Avec Fauré, c’est un peu comme jadis à l’Ecole des Fans, quand Jacques Martin annonçait aux enfants : « Vous avez tous gagné ! » Les poètes, qu’ils soient les plus inspirés de la langue française ou les plus modestes écrivaillons, se retrouvent tous gagnants à la fin, tant le compositeur avait l’art de transcender les vers les plus banals pour en tirer des mélodies immortelles.

Alors que d’autres auront choisi de composer un récital en ne retenant que les plus grands, les Verlaine ou les Baudelaire, Fauré et les poètes accordent une place égale à tous ceux que l’auteur de La Bonne Chanson a mis en musique, et montre ainsi que l’ont peut aussi créer des chefs-d’œuvre à partir de textes sans relief particulier.

Bien sûr, les très grands sont là : un soupçon de Victor Hugo pour ouvrir le programme, un rien de Baudelaire ensuite, une pincée de Verlaine plus loin. Mais sur la quinzaine d’auteurs réunis, il y aussi les poètes un peu démodés, ceux qui ont eu leur heure de gloire sous la Troisième République, mais que l’on n’apprend plus jamais dans les écoles, les Leconte de Lisle, Sully-Prudhomme, Albert Samain… Il y a ceux qu’on connaît mieux pour leur prose, comme Villiers de l’Isle-Adam. Ceux qui ont mauvaise presse, comme Armand Silvestre, fournisseur de poèmes insipides pour mélodies de Massenet. Ceux sur qui on aimerait en savoir davantage, comme Romain Bussine, auteur d’ « Après un rêve » et personnage intéressant pour d’autres raisons, semble-t-il. Il y a l’unique femme de cette sélection, Marie Closset, et encore, elle publiait sous le pseudonyme de Jean Dominique.

Ils sont tous ici transfigurés par l’art de Fauré. Et cet art de Fauré est lui-même admirablement servi par Marc Mauillon. Qui aurait cru, il y a dix ans, que ce jeune baryton partagé entre le baroque et le contemporain en viendrait à incarner un incroyable Pelléas, et à chanter la mélodie française ? Pourtant, il est somme toute assez logique qu’un tel diseur se mette au service du genre qui cherche lui aussi à servir les textes avant tout. Avec ce timbre qui est si peu celui d’un chanteur d’opéra tel qu’on se le représente le plus souvent, cette voix qui paraît aller de soi, on aurait pu le deviner prédestiné à interpréter des pages destinées à une écoute, mais qui sortent ici de la tiédeur de serre des salons parisiens pour acquérir la limpidité de chansons populaires ou même de variété. Il y a pourtant là tout le soutien nécessaire, l’appui qu’une voix lyrique doit trouver dans le corps, mais la facilité de l’émission et le naturel de l’élocution évoquent parfois irrésistiblement une comédie musicale à la Michel Legrand.
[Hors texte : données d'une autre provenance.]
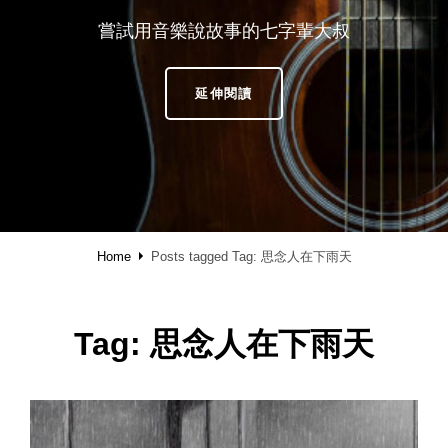
嘗試用音樂說故事的七字輩大叔
SHAREMUSIC
延伸閱讀
·
享
樂
Home
Posts tagged
Tag:
思念人在下雨天
Tag:
思念人在下雨天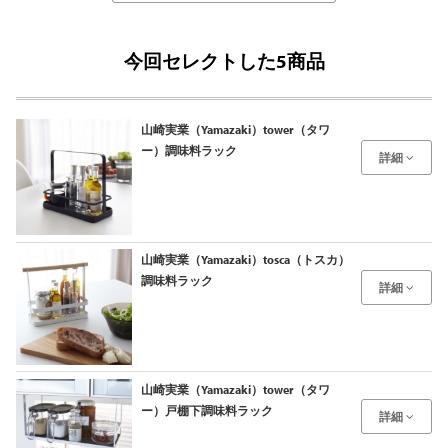
今回セレクトした5商品
山崎実業（Yamazaki）tower（タワ
ー）調味料ラック
詳細
山崎実業（Yamazaki）tosca（トスカ）
調味料ラック
詳細
山崎実業（Yamazaki）tower（タワ
ー）戸棚下調味料ラック
詳細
La jeunesse et la fraîcheur du timbre pourra déconcerter les mélomanes habitués à des voix plus opulentes, au vibrato plus opératique ; personne ne pourra contester la validité de cette approche, tant elle convient au répertoire abordé.

Ce programme chronologique est soutenu avec un art tout aussi naturel par Anne Le Bozec, dont le piano volubile, jamais pesant, en accord avec la simplicité du chant, est toujours vecteur d’émotion. Merci à tous les deux de ne faire redécouvrir les plus célèbres mélodies de Fauré, et de nous inviter à prêter une attention nouvelle à des partitions un peu moins fréquentées. Avec, comme un clin d’œil au milieu de tous ces poètes du XIXe siècle, Molière et la sérénade qu’un élève du Maître de musique compose au début du Bourgeois gentilhomme, renvoi à cet univers baroque qui reste le principal port d’attache de Marc Mauillon.